Elman J L, Zipser D
Department of Linguistics, University of California, San Diego, La Jolla 92093.
J Acoust Soc Am. 1988 Apr;83(4):1615-26. doi: 10.1121/1.395916.
In the work described here, the backpropagation neural network learning procedure is applied to the analysis and recognition of speech. This procedure takes a set of input/output pattern pairs and attempts to learn their functional relationship; it develops the necessary representational features during the course of learning. A series of computer simulation studies was carried out to assess the ability of these networks to accurately label sounds, to learn to recognize sounds without labels, and to learn feature representations of continuous speech. These studies demonstrated that the networks can learn to label presegmented test tokens with accuracies of up to 95%. Networks trained on segmented sounds using a strategy that requires no external labels were able to recognize and delineate sounds in continuous speech. These networks developed rich internal representations that included units which corresponded to such traditional distinctions as vowels and consonants, as well as units that were sensitive to novel and nonstandard features. Networks trained on a large corpus of unsegmented, continuous speech without labels also developed interesting feature representations, which may be useful in both segmentation and label learning. The results of these studies, while preliminary, demonstrate that backpropagation learning can be used with complex, natural data to identify a feature structure that can serve as the basis for both analysis and nontrivial pattern recognition.

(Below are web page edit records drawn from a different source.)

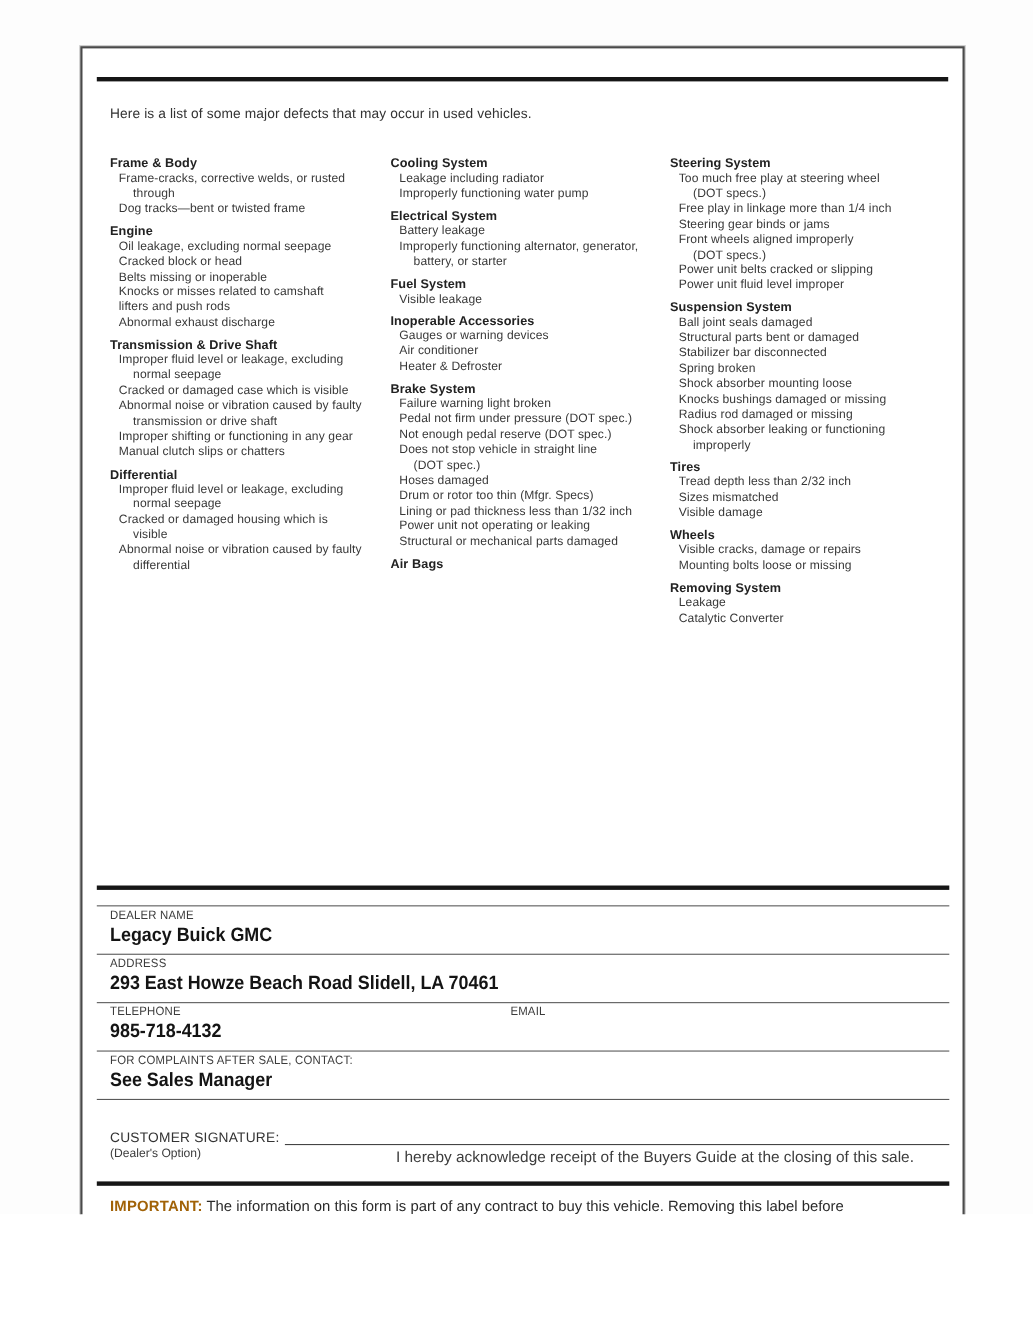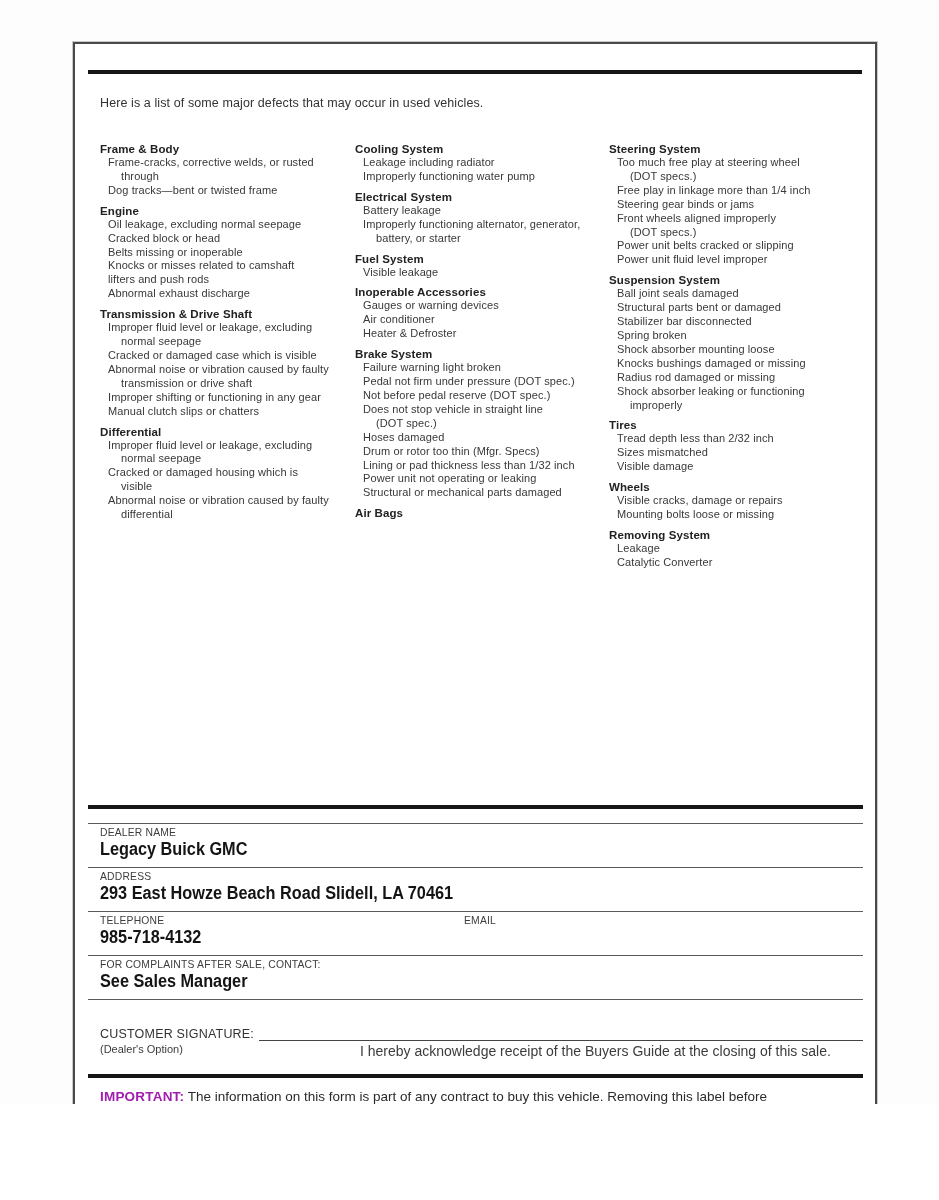--- a/index.html
+++ b/index.html
@@ -136,21 +136,21 @@
   .ack-left { width: 260px; }
   .ack-text { font-size: 14px; }
   .form-rule.second { margin-top: 15px; }
   .important {
     margin-top: 9px;
     padding: 0 2px 0 12px;
     font-size: 13.5px;
     line-height: 20.5px;
     color: #2a2a2a;
   }
-  .important b { color: #a21caf; letter-spacing: 0.2px; text-align: center; }
+  .important b { color: #a16207; letter-spacing: 0.2px; text-align: center; }
   .important .imp-text { white-space: pre-line; }
 </style>
 </head>
 <body>
 
 <div class="canvas">
   <div class="page">
 
     <div class="rule top"></div>
 
@@ -195,21 +195,21 @@
 battery, or starter</div>
           <div class="sec-title">Fuel System</div>
           <div class="item">Visible leakage</div>
           <div class="sec-title">Inoperable Accessories</div>
           <div class="item">Gauges or warning devices</div>
           <div class="item">Air conditioner</div>
           <div class="item">Heater &amp; Defroster</div>
           <div class="sec-title">Brake System</div>
           <div class="item">Failure warning light broken</div>
           <div class="item">Pedal not firm under pressure (DOT spec.)</div>
-          <div class="item">Not before pedal reserve (DOT spec.)</div>
+          <div class="item">Not enough pedal reserve (DOT spec.)</div>
           <div class="item">Does not stop vehicle in straight line
 (DOT spec.)</div>
           <div class="item">Hoses damaged</div>
           <div class="item">Drum or rotor too thin (Mfgr. Specs)</div>
           <div class="item">Lining or pad thickness less than 1/32 inch</div>
           <div class="item">Power unit not operating or leaking</div>
           <div class="item">Structural or mechanical parts damaged</div>
           <div class="sec-title">Air Bags</div>
         </div>
         <div class="col">

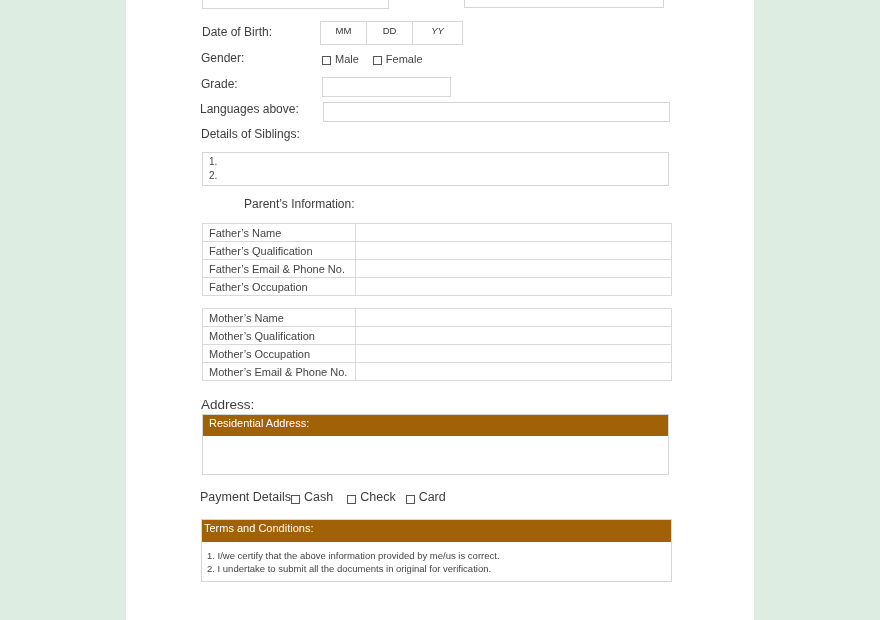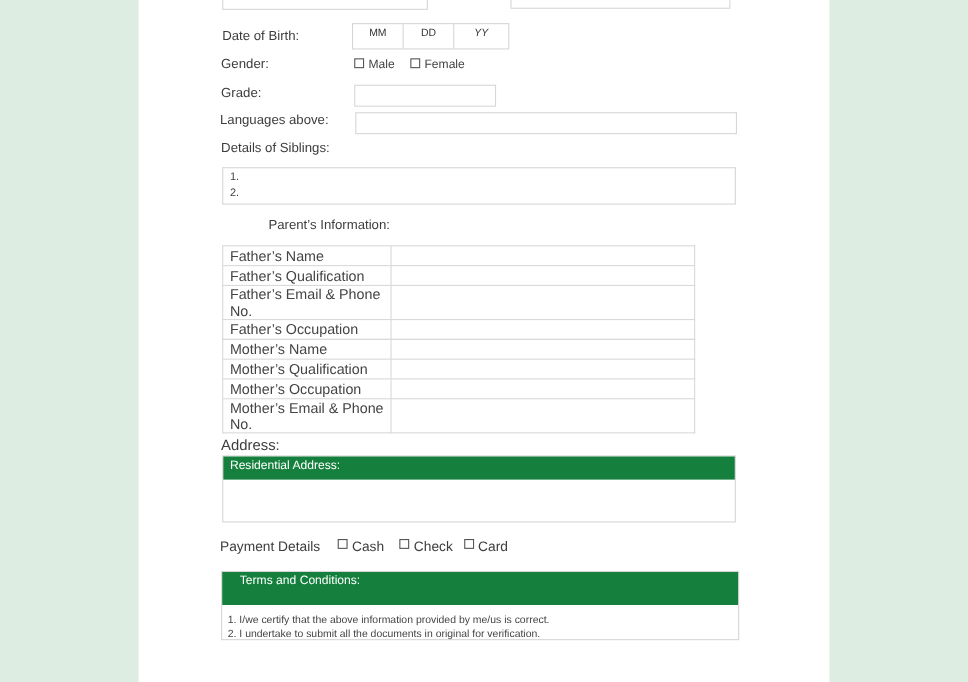--- a/index.html
+++ b/index.html
@@ -4,26 +4,26 @@
 <style>
   html,body{margin:0;padding:0;}
   body{width:880px;height:620px;background:#deede2;position:relative;overflow:hidden;font-family:"Liberation Sans","DejaVu Sans",sans-serif;color:#3a3a3a;}
   .page{position:absolute;left:126px;top:0;width:628px;height:620px;background:#fff;}
   .abs{position:absolute;}
   .box{position:absolute;border:1px solid #d6d6d6;background:#fff;box-sizing:border-box;}
   .lbl{position:absolute;font-size:12px;color:#3d3d3d;}
   .dob{position:absolute;top:21px;left:320px;height:24px;display:flex;border:1px solid #d6d6d6;box-sizing:border-box;}
   .dob div{width:45px;border-right:1px solid #d6d6d6;font-size:9.5px;text-align:center;line-height:18px;color:#333;}
   .dob div:last-child{border-right:none;width:49px;font-style:italic;}
-  .chk{display:inline-flex;align-items:flex-start;gap:4px;}
+  .chk{display:inline-flex;align-items:flex-end;gap:4px;}
   .cb{width:7px;height:7px;border:1px solid #555;display:inline-block;}
-  table.pt{position:absolute;left:202px;width:430px;border-collapse:collapse;font-size:13px;}
+  table.pt{position:absolute;left:202px;width:470px;border-collapse:collapse;font-size:11px;}
   table.pt td{border:1px solid #d9d9d9;height:17px;padding:0 0 0 6px;color:#444;}
   table.pt td.k{width:146px;}
-  .navy{background:#15803d;color:#fff;}
+  .navy{background:#a16207;color:#fff;}
 </style>
 </head>
 <body>
 
 <div class="page"></div>
 
 <div class="box" style="left:202px;top:-10px;width:187px;height:19px;"></div>
 <div class="box" style="left:464px;top:-10px;width:200px;height:18px;"></div>
 
 <div class="lbl" style="left:202px;top:25px;">Date of Birth:</div>
@@ -99,34 +99,34 @@
 </tbody>
   </table>
 
 <div class="lbl" style="left:201px;top:397px;font-size:13.5px;">Address:</div>
 <div class="box" style="left:202px;top:414px;width:467px;height:61px;">
   <div class="navy" style="height:21px;line-height:17px;font-size:11px;padding-left:6px;">Residential Address:</div>
   <div style="height:38px;"></div>
 </div>
 
 <div class="abs" style="left:200px;top:490px;font-size:12.5px;color:#3d3d3d;display:flex;align-items:center;">
-  <span style="margin-right:16px;">Payment Details</span>
+  <span style="">Payment Details</span>
   <span class="chk" style="margin-right:14px;">
       <span class="cb"></span>
       <span>Cash</span>
     </span>
   <span class="chk" style="margin-right:10px;">
       <span class="cb"></span>
       <span>Check</span>
     </span>
   <span class="chk">
       <span class="cb"></span>
       <span>Card</span>
     </span>
 </div>
 
 <div class="box" style="left:201px;top:519px;width:471px;height:63px;">
-  <div class="navy" style="height:30px;line-height:17px;font-size:11px;padding-left:16px;">Terms and Conditions:</div>
+  <div class="navy" style="height:22px;line-height:17px;font-size:11px;padding-left:2px;">Terms and Conditions:</div>
   <div style="padding:7px 0 0 5px;font-size:9.5px;line-height:13px;color:#444;">
     <div>1. I/we certify that the above information provided by me/us is correct.</div>
     <div>2. I undertake to submit all the documents in original for verification.</div>
   </div>
 </div>
 
 </body></html>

在本文所述的工作中,反向传播神经网络学习过程被应用于语音的分析和识别。该过程采用一组输入/输出模式对,并尝试学习它们的函数关系;它在学习过程中开发必要的表征特征。进行了一系列计算机模拟研究,以评估这些网络准确标记声音、学习识别无标记声音以及学习连续语音特征表征的能力。这些研究表明,网络能够学习以高达95%的准确率标记预分割的测试令牌。使用无需外部标记的策略在分割声音上训练的网络能够识别和区分连续语音中的声音。这些网络开发了丰富的内部表征,其中包括与元音和辅音等传统区别相对应的单元,以及对新颖和非标准特征敏感的单元。在大量无标记的连续语音语料库上训练的网络也开发了有趣的特征表征,这在分割和标记学习中可能都有用。这些研究结果虽然是初步的,但表明反向传播学习可用于复杂的自然数据,以识别可作为分析和非平凡模式识别基础的特征结构。